[Saved data entries]
--- START ---

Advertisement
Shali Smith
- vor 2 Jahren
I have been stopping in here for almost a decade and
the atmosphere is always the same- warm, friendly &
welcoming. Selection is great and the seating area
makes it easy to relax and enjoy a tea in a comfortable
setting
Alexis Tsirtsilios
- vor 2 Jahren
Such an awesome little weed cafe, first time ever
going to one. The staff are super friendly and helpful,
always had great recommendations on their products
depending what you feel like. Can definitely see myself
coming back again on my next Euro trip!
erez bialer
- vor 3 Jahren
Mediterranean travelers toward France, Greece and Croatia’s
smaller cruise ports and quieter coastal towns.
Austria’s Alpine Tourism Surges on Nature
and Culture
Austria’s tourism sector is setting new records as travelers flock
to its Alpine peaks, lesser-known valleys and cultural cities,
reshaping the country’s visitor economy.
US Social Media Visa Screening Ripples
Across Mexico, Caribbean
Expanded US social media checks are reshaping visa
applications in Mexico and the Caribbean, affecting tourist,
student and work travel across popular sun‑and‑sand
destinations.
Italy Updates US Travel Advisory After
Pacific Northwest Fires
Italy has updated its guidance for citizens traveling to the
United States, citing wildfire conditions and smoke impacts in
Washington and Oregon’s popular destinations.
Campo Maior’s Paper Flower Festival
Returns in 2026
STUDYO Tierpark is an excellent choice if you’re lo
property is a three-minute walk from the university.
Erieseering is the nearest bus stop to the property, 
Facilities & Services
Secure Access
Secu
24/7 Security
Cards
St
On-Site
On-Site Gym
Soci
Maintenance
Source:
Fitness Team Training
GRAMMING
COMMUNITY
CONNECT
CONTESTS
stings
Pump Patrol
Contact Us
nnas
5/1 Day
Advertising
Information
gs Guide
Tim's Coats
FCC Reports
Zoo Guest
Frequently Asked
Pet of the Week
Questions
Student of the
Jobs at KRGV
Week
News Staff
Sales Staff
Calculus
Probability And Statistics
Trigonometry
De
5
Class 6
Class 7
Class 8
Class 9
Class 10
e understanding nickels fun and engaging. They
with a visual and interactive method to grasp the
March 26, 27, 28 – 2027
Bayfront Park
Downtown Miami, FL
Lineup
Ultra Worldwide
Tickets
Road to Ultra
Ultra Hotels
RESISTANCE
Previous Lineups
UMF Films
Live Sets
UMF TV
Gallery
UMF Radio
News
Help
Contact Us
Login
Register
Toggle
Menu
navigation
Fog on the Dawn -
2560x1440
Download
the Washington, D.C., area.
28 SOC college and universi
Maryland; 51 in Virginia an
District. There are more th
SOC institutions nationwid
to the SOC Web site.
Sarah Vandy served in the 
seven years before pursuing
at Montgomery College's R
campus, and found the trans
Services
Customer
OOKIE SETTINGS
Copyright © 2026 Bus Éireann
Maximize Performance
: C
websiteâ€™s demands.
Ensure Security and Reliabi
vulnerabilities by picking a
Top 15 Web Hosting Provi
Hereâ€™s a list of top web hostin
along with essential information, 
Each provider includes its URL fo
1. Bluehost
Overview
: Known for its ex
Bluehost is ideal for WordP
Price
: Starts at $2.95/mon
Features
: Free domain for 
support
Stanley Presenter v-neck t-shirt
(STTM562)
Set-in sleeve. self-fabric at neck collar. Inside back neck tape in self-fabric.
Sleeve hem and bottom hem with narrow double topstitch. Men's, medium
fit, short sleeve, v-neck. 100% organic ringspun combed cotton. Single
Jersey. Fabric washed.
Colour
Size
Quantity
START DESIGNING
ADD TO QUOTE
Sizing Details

--- END ---

-- What you will do --
Show each line in the data where the string "property" appears.

-- Output of the task --
property is a three-minute walk from the university.
Erieseering is the nearest bus stop to the property, 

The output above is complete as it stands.